### Material shown ###
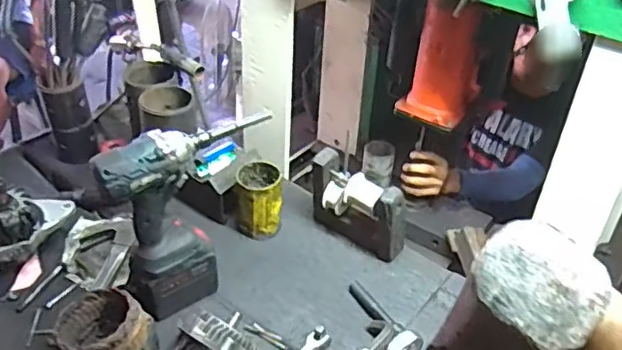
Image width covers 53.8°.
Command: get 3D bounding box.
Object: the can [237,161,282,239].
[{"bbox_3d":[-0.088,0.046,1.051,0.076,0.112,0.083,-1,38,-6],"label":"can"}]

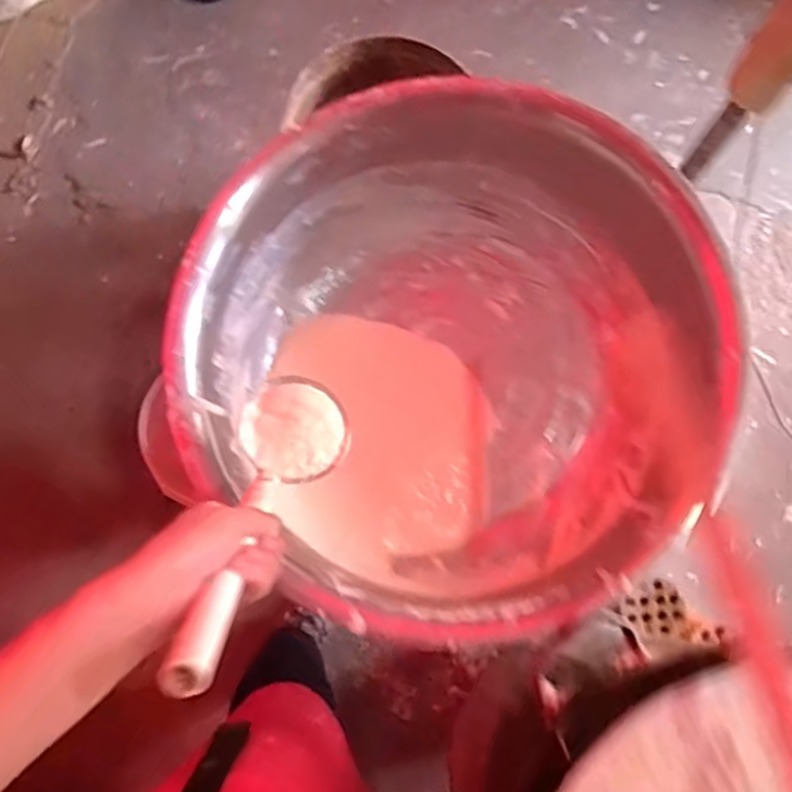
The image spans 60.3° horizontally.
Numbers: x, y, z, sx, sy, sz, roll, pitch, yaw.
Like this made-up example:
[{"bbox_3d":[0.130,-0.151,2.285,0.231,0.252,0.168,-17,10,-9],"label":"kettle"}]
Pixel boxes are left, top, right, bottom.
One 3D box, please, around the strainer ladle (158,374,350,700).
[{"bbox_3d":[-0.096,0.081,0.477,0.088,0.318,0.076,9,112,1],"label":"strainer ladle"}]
###
Could you reproduce, exactly as written, the lines running from the one with "One 3D box, please, around" to the end of the entries above?

**Your solution:**
One 3D box, please, around the strainer ladle (158,374,350,700).
[{"bbox_3d":[-0.096,0.081,0.477,0.088,0.318,0.076,9,112,1],"label":"strainer ladle"}]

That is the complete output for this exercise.